Speaking of image performance, the A13 had a surprising increase in image performance. Testing its capacity with 3DMark software, the A12 slightly exceeds 4,000 performance points. However, the A13 shoots more than 6,400 points. More than 50% of the improvements we can expect to continue on the A14. We will not forget that the A12x (previous generation) of the iPad Pro already has a moderate graphic power, more than the PS4 or Xbox One S (basic models). And the new A13 represents a significant improvement in accounting. It is basically "the research and development of algorithms and software for the making of mathematical techniques and other mathematical objects".
Looking at the other parts, we would think that a 5nm reduction with a new number of transistors would allow Apple to install more neural motor cores, for example, or to incorporate new graphics printing chips to enhance the functionality we've talked about. . Having more space to install new cores is very important because the Apple ecosystem today has a lot of shortages: an AV1 encoder.
Do you remember that we talked about chips doing certain tasks, if not, forcing multiple functions to achieve the same result? Our logarithm problem? That is happening today with AV1 video formats similar to YouTube using its 4K video.
AV1 is an open and free encoder for works of royalty, which is YouTube's use of its videos instead of the HEVC used by Apple because it has a secret chip and cut it. Why doesn't Apple TV 4K put 4K videos on YouTube? Because Google should install a standard encoder that will use more power from the Apple TV A10 Fusion processor. In fact, Apple belongs to the Consortium who created this standard and promoted it, as we've reported here in its day.

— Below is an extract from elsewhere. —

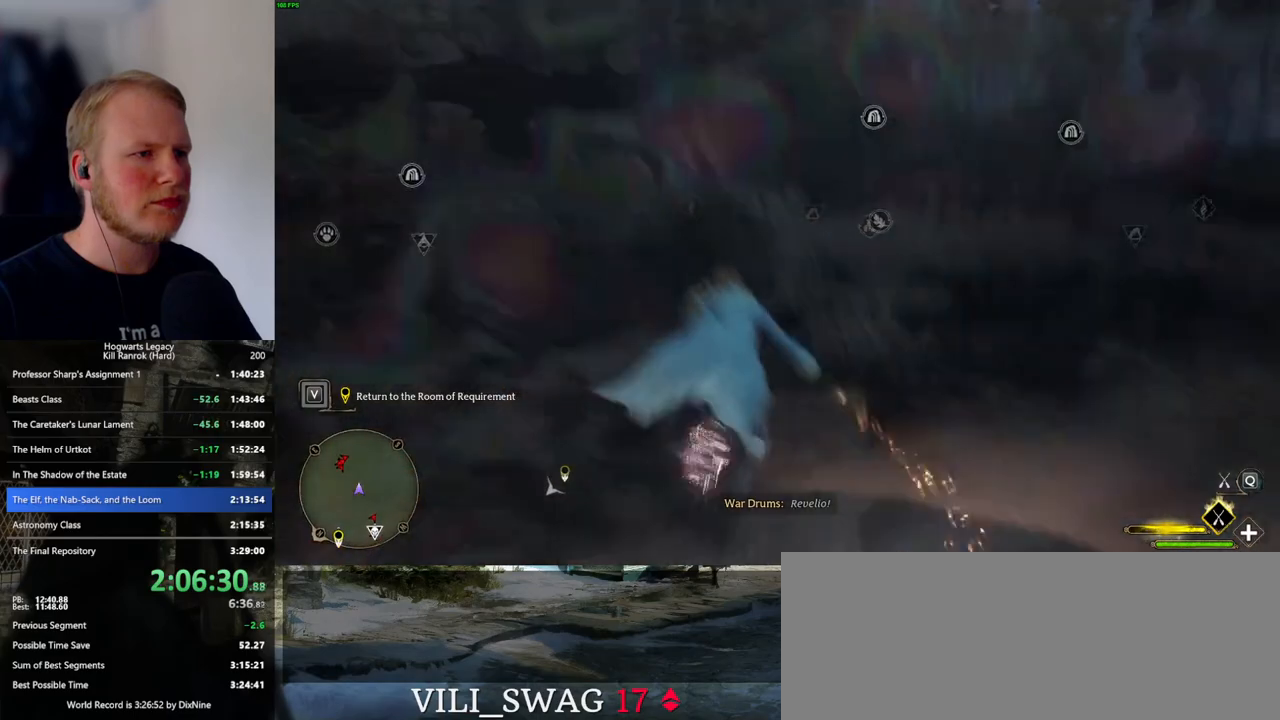
{"keys": ["w"], "mouse": ["left"], "events": []}
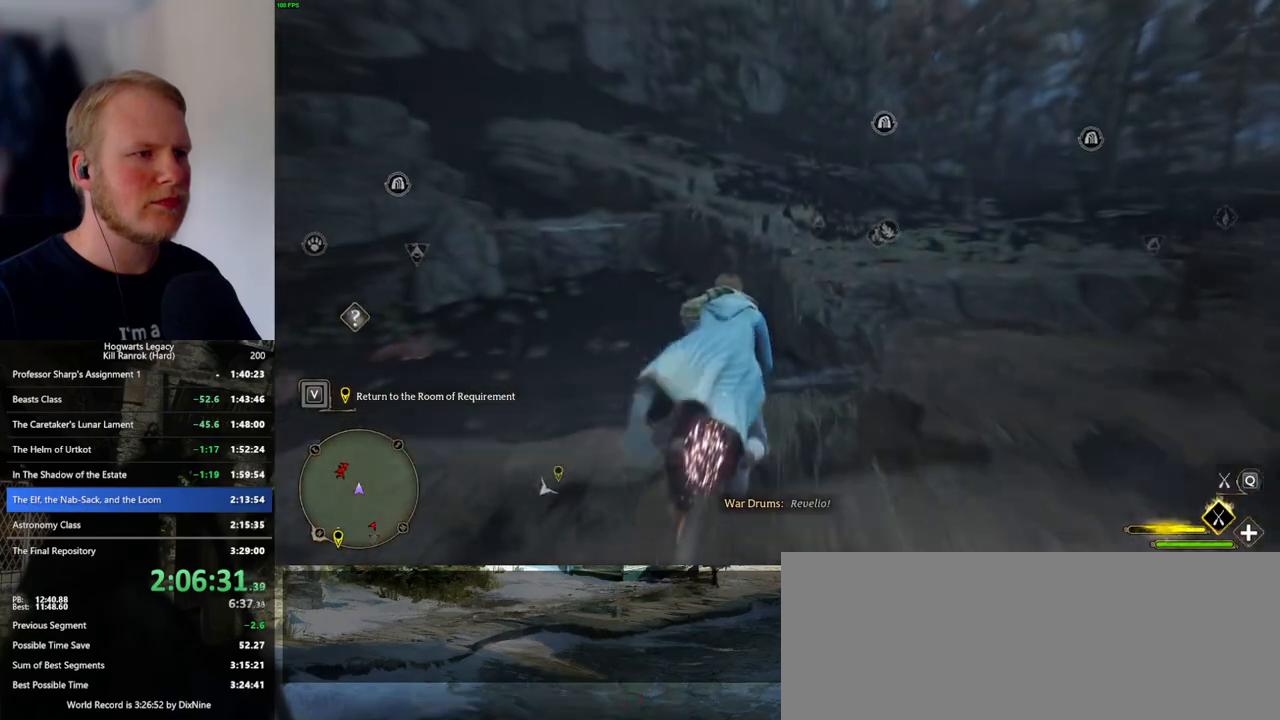
{"keys": ["w"], "mouse": ["left"], "events": []}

But if Apple were to create a video chip that supports AV1, it would not only support a more efficient scale and take up much less video space than the current HEVC. I can also get your products to play traditional YouTube videos, without punishing battery usage and using resources. And we can reduce bandwidth usage in a very important way. In fact, I bet the new Apple TV to be introduced this year will have the support of this AV1 installation.
Memory is also important: The iPhone now uses LPDDR4 memory (for several generations, directly from the A9). But Samsung (its memory provider) has begun to produce LPDDR5 memory, works very well, very quickly and that will start reaching all the top phones this year. It is natural to assume that Apple is installing it on its new devices.
These memories do not use up to 30% more energy alone performing the same tasks as before (so we have a lot of battery life and the same battery). And they are 30% faster.
New jump
Undoubtedly, all of these small improvements together in architecture, printing, number of transistors, component switches, memories, multiple cores, new video formats are supported … if we add all this, we can see that the CPU's technological development line continues to emerge and without a doubt, the A14 will still give you a lot to talk about. We will not forget that, speaking extensively, the A13 is an A12 review, though The A14 will be a new jump that will give us interesting targets.
I hope you found this article informative and we'll see what Apple does eventually with its ARM chips and what will happen when they arrive (because they will) on the Mac. How will they solve the problem of reducing the use of generic features?.